Finance · July 15, 2021

How E-Commerce Growth Can Help Your Business

Both Amazon and eBay turned 25 in 2020, a strong indication that e-commerce and online shopping are here to stay. After more than two decades of e-commerce growth, the industry has proven it's more than just a niche retail model—it's the predominant shopping solution and should be a key part of most businesses' sales strategies.


The growth of e-commerce

Even before the COVID-19 pandemic, e-commerce has been a trend that's been gaining steam over the course of a generation. In its infancy, the selection of products for sale online was limited, to say the least.
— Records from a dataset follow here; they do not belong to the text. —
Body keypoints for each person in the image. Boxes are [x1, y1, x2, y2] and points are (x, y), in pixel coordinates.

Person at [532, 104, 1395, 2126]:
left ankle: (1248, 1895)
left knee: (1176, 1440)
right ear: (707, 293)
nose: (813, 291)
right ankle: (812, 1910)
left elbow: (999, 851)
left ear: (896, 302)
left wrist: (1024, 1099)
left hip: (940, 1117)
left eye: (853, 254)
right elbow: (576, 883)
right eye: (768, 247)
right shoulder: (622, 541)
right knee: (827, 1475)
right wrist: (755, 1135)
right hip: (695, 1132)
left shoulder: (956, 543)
Amazon only sold books, and eBay was an auction site for collectors to buy and sell PEZ dispensers.

As technology became more user-friendly and pervasive in everyday life, e-commerce sites went from niche retailers selling books, CDs and electronics to merchants of all sizes selling just about any product or service consumers were searching for.
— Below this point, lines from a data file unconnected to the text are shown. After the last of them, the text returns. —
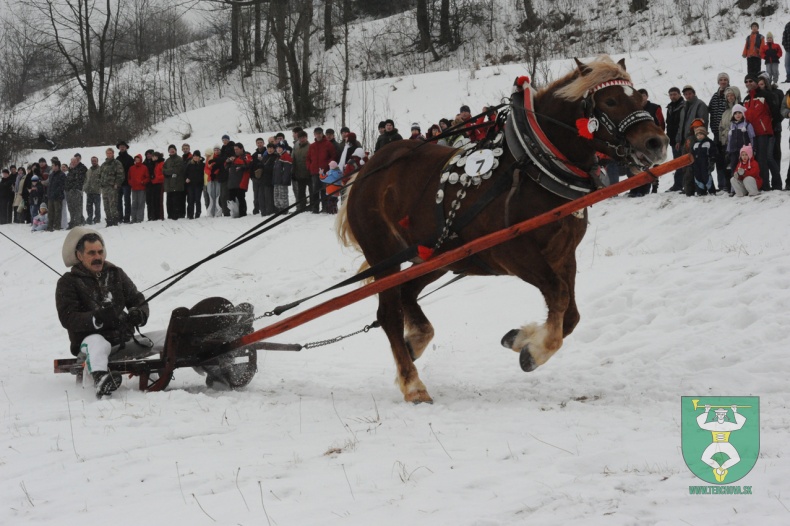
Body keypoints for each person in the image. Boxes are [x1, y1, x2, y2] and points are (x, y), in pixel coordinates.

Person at [55, 229, 150, 398]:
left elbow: (137, 299)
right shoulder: (67, 282)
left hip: (123, 340)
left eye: (100, 252)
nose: (97, 257)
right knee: (98, 342)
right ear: (79, 255)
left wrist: (139, 313)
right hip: (88, 344)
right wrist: (96, 318)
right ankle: (100, 379)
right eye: (91, 253)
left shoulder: (116, 274)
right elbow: (68, 317)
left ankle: (207, 363)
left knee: (165, 338)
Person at [742, 73, 774, 190]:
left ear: (756, 81)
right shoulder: (745, 99)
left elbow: (774, 112)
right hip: (750, 133)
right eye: (746, 81)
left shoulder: (765, 95)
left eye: (751, 81)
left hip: (763, 132)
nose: (748, 83)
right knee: (752, 159)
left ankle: (766, 184)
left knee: (762, 158)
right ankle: (757, 184)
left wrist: (769, 126)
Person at [305, 127, 336, 213]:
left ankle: (325, 207)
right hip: (315, 172)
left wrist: (328, 165)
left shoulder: (328, 144)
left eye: (320, 133)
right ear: (314, 134)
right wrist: (309, 166)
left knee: (324, 190)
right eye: (316, 133)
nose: (318, 135)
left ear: (322, 134)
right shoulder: (312, 146)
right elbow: (308, 158)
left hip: (325, 171)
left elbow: (333, 156)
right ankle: (315, 208)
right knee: (315, 190)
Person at [725, 104, 754, 190]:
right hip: (734, 151)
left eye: (739, 113)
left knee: (744, 168)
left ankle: (746, 188)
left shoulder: (747, 125)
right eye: (735, 113)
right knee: (734, 169)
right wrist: (728, 150)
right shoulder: (732, 126)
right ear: (733, 115)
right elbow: (729, 139)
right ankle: (734, 189)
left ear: (743, 114)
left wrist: (752, 149)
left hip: (744, 151)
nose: (738, 115)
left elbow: (752, 137)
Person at [665, 87, 685, 191]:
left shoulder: (683, 106)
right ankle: (678, 184)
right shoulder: (670, 107)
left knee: (683, 163)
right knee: (677, 163)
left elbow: (681, 124)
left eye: (675, 94)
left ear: (679, 94)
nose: (673, 96)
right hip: (673, 140)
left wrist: (679, 139)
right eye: (671, 94)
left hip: (681, 139)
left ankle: (682, 184)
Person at [100, 148, 125, 227]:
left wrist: (117, 183)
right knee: (106, 205)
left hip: (112, 187)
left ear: (113, 153)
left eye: (110, 153)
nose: (109, 154)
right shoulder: (104, 164)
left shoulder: (117, 163)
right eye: (107, 153)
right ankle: (109, 221)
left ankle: (114, 221)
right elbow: (100, 175)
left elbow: (121, 175)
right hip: (104, 187)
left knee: (112, 205)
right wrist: (100, 183)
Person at [226, 142, 252, 217]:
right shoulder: (233, 157)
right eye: (234, 149)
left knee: (240, 197)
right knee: (231, 198)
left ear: (242, 149)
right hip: (232, 181)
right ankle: (234, 213)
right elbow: (226, 165)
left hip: (241, 181)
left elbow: (248, 163)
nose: (235, 151)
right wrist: (228, 161)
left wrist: (235, 160)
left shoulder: (246, 155)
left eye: (237, 149)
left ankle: (242, 213)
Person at [690, 127, 716, 196]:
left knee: (707, 177)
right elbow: (691, 154)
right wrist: (691, 163)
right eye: (697, 135)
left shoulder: (709, 143)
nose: (699, 136)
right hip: (696, 164)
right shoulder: (695, 144)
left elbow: (713, 153)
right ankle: (701, 191)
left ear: (705, 134)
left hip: (705, 163)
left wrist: (712, 161)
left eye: (701, 134)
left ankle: (711, 190)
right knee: (698, 177)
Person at [163, 144, 185, 219]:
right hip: (169, 184)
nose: (171, 151)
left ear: (175, 150)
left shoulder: (179, 159)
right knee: (169, 201)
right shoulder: (167, 160)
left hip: (177, 184)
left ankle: (177, 215)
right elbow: (163, 170)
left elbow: (177, 170)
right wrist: (169, 172)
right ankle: (170, 215)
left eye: (173, 149)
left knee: (176, 201)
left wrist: (168, 171)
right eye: (170, 149)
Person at [65, 156, 86, 229]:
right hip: (69, 192)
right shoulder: (69, 172)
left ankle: (77, 222)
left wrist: (73, 188)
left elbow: (79, 181)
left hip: (76, 191)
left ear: (77, 162)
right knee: (71, 208)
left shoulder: (80, 170)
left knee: (77, 208)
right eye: (72, 162)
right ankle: (72, 221)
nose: (73, 163)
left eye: (74, 162)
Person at [127, 154, 149, 223]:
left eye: (138, 159)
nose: (137, 160)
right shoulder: (131, 168)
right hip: (134, 188)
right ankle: (133, 218)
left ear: (141, 160)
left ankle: (139, 219)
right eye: (136, 159)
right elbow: (129, 177)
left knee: (141, 203)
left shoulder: (144, 167)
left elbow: (147, 177)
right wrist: (131, 183)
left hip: (141, 188)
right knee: (134, 204)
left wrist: (143, 182)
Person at [115, 141, 133, 223]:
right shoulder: (117, 159)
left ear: (126, 148)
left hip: (126, 183)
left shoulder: (130, 158)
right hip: (118, 183)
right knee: (118, 202)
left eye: (123, 146)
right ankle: (119, 217)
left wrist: (130, 181)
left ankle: (127, 217)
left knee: (127, 201)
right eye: (120, 146)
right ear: (119, 148)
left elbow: (132, 171)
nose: (122, 148)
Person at [184, 150, 205, 219]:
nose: (195, 157)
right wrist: (186, 178)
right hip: (190, 185)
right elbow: (185, 173)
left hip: (198, 185)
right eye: (194, 156)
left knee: (197, 199)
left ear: (199, 157)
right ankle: (190, 214)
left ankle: (198, 213)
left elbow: (203, 175)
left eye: (197, 156)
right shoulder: (189, 164)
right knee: (190, 199)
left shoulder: (202, 165)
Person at [47, 158, 66, 231]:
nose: (52, 167)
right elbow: (49, 184)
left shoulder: (62, 175)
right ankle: (50, 226)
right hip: (50, 196)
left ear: (57, 166)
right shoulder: (51, 174)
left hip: (58, 197)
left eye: (53, 165)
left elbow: (61, 186)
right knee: (50, 213)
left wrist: (55, 193)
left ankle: (57, 226)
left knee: (57, 212)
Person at [83, 156, 102, 225]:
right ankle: (90, 218)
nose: (93, 162)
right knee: (89, 206)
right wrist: (85, 188)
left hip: (97, 191)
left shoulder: (100, 169)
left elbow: (102, 179)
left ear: (97, 161)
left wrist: (99, 185)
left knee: (97, 207)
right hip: (89, 191)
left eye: (95, 161)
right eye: (92, 161)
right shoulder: (89, 170)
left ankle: (97, 219)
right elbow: (86, 180)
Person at [272, 143, 291, 212]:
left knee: (283, 196)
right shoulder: (278, 157)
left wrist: (285, 180)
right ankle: (278, 208)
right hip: (277, 180)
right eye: (277, 148)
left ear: (283, 149)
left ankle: (284, 209)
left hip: (282, 181)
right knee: (276, 195)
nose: (278, 149)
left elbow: (287, 170)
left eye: (280, 148)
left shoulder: (286, 156)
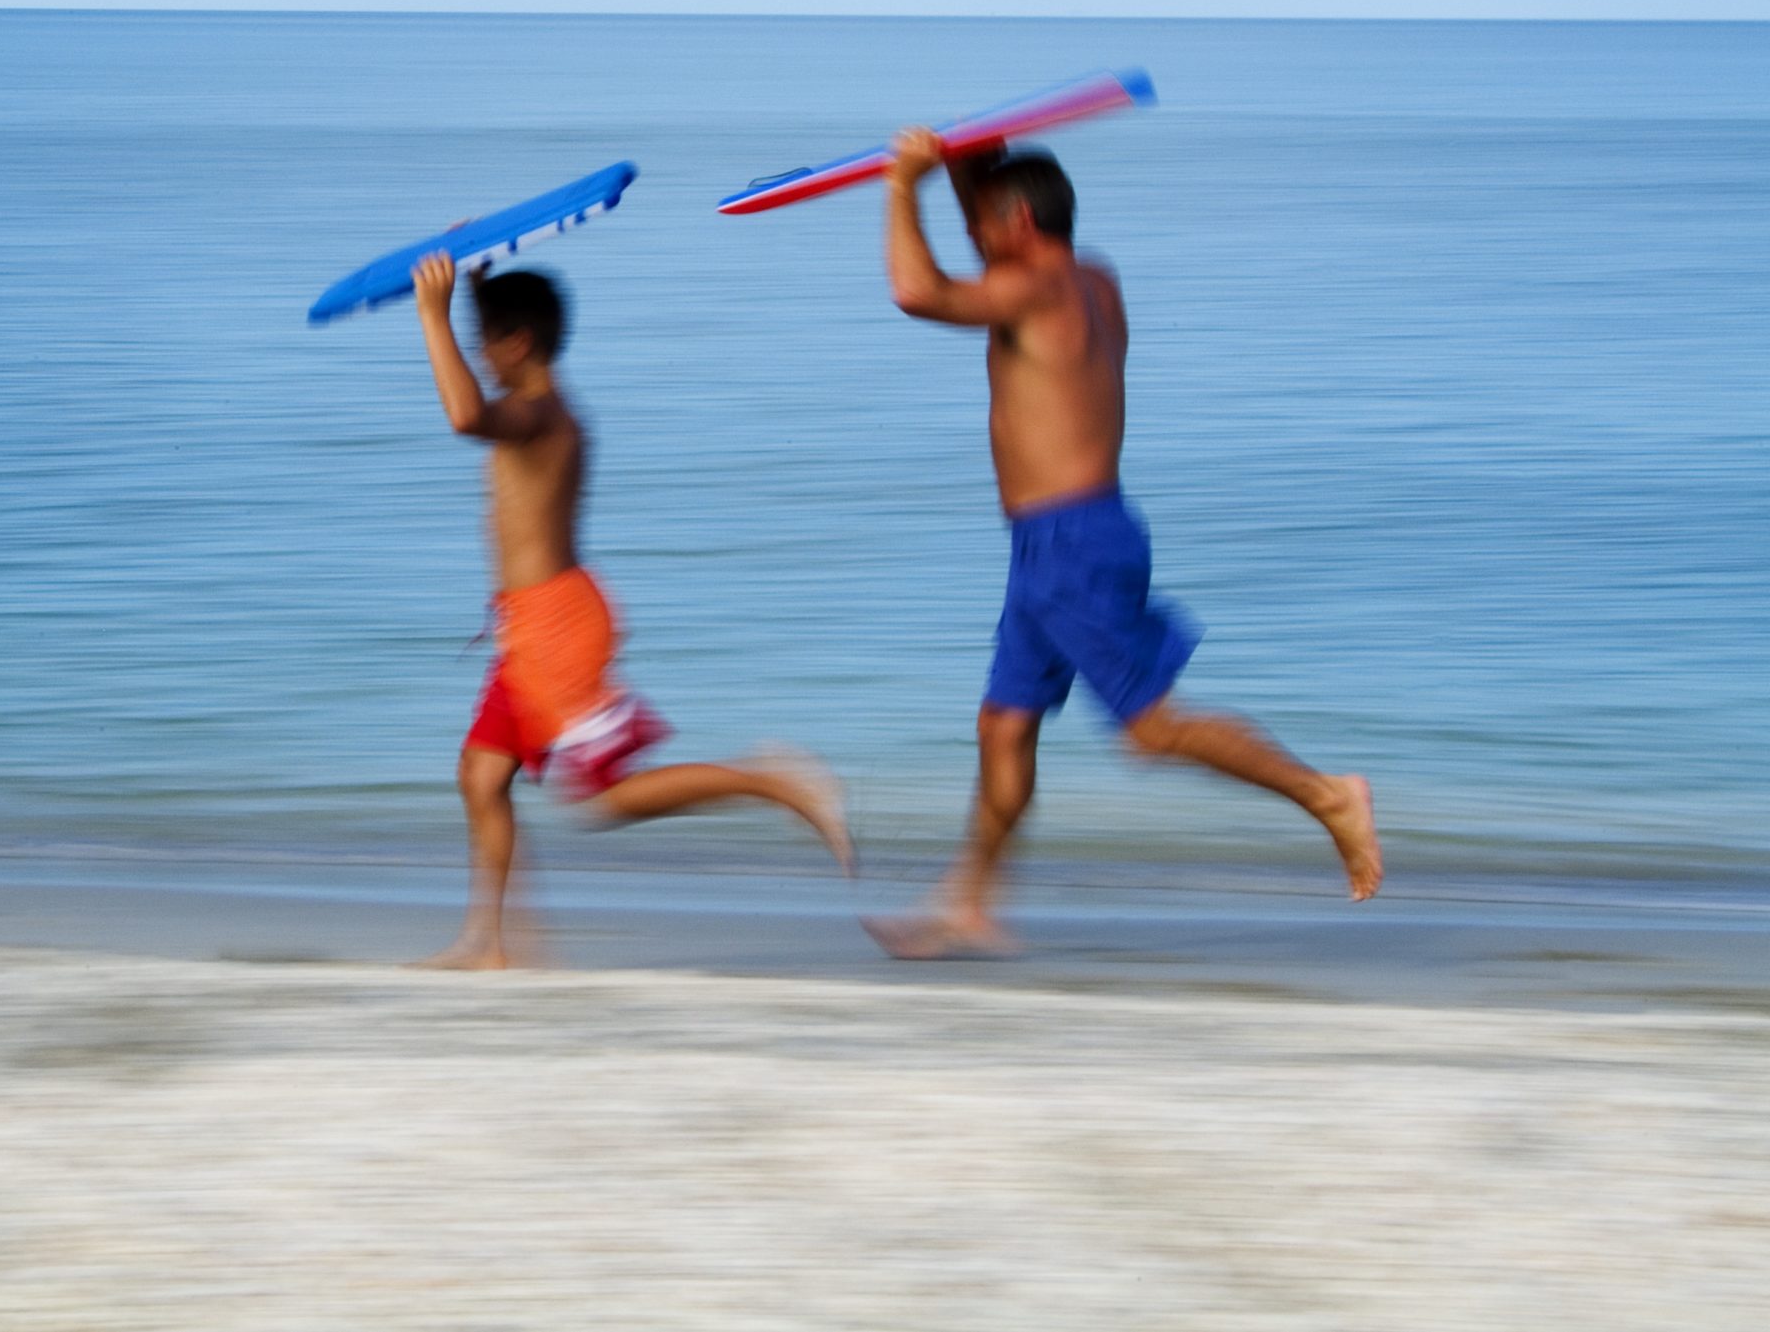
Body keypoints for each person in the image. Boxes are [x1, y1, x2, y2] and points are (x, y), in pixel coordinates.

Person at [862, 129, 1381, 958]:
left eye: (983, 229)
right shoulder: (1090, 278)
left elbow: (915, 291)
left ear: (1018, 224)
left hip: (1071, 545)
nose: (975, 242)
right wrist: (961, 171)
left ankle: (1327, 796)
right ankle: (970, 905)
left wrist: (901, 186)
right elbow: (995, 242)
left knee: (1150, 729)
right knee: (1004, 727)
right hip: (1057, 541)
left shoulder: (1029, 286)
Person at [408, 252, 853, 970]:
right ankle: (493, 944)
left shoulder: (540, 415)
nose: (479, 354)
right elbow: (493, 374)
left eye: (485, 339)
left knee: (606, 798)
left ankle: (770, 779)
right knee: (482, 775)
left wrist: (432, 314)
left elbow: (465, 414)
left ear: (515, 345)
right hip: (528, 625)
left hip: (553, 629)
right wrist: (479, 288)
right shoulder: (545, 402)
COVID-19 accelerated e-commerce growth in 2020, as shoppers looked for convenient and safe ways to meet their shopping needs. With stay-at-home orders in place and traditional brick-and-mortar stores closed, consumers turned to their computers, mobile phones and apps to buy everything from groceries to automobiles.

The rise of e-commerce looks like it will continue to thrive long after the pandemic. In the first quarter of 2021, e-commerce spending reached $196.7 billion (PDF), up 39.1% from the same quarter of 2020, according to the US Department of Commerce.

Benefits of an e-commerce strategy

The growth of e-commerce and online shopping is driving traditional brick-and-mortar stores to adapt, with many adding e-commerce options as a complement to their existing sales strategies.

Some of the main benefits:

  • Inventory: E-commerce businesses aren't subject to only selling the inventory they physically have in stock. With dropshipping, a retailer can offer thousands of products from all over the world, which will then be shipped directly to the customer by a wholesaler.
  • Reaching new customers: An e-commerce business isn't limited to customers who walk by their shop or who know their business. Customers can find them on the internet from anywhere in the world.
  • Reaching specific customers: Consumers who search online love the convenience and ease of finding any product and being able to compare prices, even if they ultimately choose to go to a physical store.
  • Lower overhead: It just costs less to run an online store.

The bottom line? If your small business doesn't have an e-commerce element, you could be missing out on sales.

Incorporating e-commerce into your business

Not sure where to start? You'll have to make a few investments, such as building a website and preparing to accept payments. Here's how to build an online store.

  • Select an e-commerce platform: E-commerce hosting sites give you a platform to sell your product or service. Many of them offer templates to make it easy to set up, as well as an option to buy your own domain name unique to your business. Monthly fees start at around $18 plus transaction fees. The most popular e-commerce platforms are BigCommerce, Shopify, Squarespace, Wix and WooCommerce.
  • Design your online store: You want a website that's mobile-friendly and easy to navigate with just a few clean pages. Use high-quality, well-lit photos and easy-to-read descriptions on your product pages. If you already have a logo, favorite font or existing color scheme you use in your brick-and-mortar store or on your marketing materials, use those for your e-commerce store as well to create a seamless customer experience.
  • Prepare to accept payments: To accept payments through your e-commerce site, you'll need a merchant account and payment gateway. A merchant account is a bank account that lets you accept credit card and debit card payments, as well as mobile payment options. If you already have a brick-and-mortar store, chances are you already have a merchant account. Payment gateways—such as PayPal, Square or Stripe—allow you to accept online payments and act as the middleman between the customer's credit or debit card and your merchant account. Payment gateways usually plug in easily to your e-commerce platform and link directly to your merchant account.

Is e-commerce right for your business?

The ease of technology and the rise of e-commerce make it an attractive sales option for most businesses. To see if it's right for your business, speak to your trusted business specialists, including your payment processor and your business banker, to determine if you should add an e-commerce site to your existing business and sales channels.